Farmers are then trained in rural resource centres (RRCs), where they learn low-tech methods for maximising the quality of fruits and nuts.

"By improving soil fertility and diversifying crops, we can generate income which will enhance livelihoods," Leakey said.

However, he believes that crop selection alone cannot drive social change. For this reason, his new model incorporates commercialisation: "If you don’t have a market, you don’t get anywhere," he warned.

The third step involves transitioning from the local to the global marketplace, and engaging with big businesses.

As well as selling crops, local artisans are also encouraged to start cottage industries using simple processing equipment, such as oil presses and nutcrackers, to package and store goods, thus adding important value to them.

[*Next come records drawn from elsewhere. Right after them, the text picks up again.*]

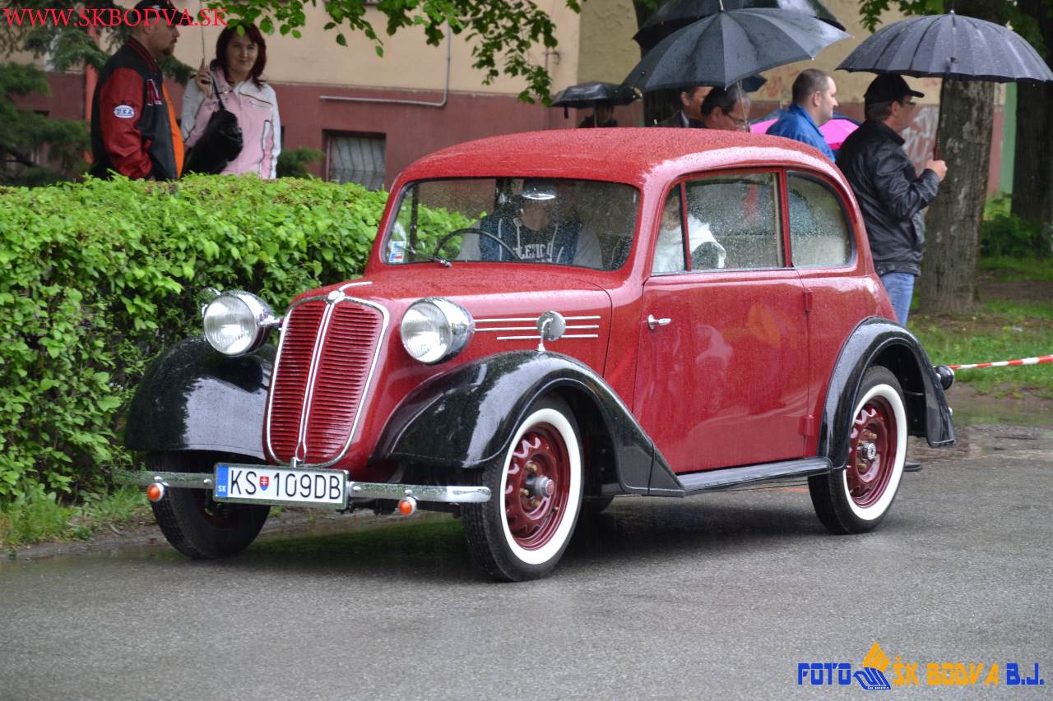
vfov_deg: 8.7
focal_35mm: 158
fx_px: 4606
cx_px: 526
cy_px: 350
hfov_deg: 13.0
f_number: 5.6
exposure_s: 1/60
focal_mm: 105
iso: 400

In Cameroon, where the initial projects started, one RRC has seen its income rise from US$145 to US$28,350 per year in the ten years since its farmers were trained.

Leakey believes the three-step model will drive a "new wave" of social change, not only in West Africa, but across the continent and in Latin America and South-East Asia.

However, a pressing problem is ensuring that farmers are not exploited but supported by big businesses, said Albert Tucker, an international trade consultant and fair trade advocate.

Leakey agreed that there were still big question marks over how to protect farmers, and that years of international debate had so far failed to solve these issues. 

His agroforestry ideas are supported by the International Tree Foundation and the World Agroforestry Center.

Meine van Noordwijk, chief science advisor at the World Agroforestry Centre, welcomed the new guide, saying it may be inspirational.

"Once the basic idea of farmer tree management is accepted and understood, selection of more productive trees and tree domestication can lead to substantial progress, while tree diversity contributes to risk management for uncertain futures," he told SciDev.Net.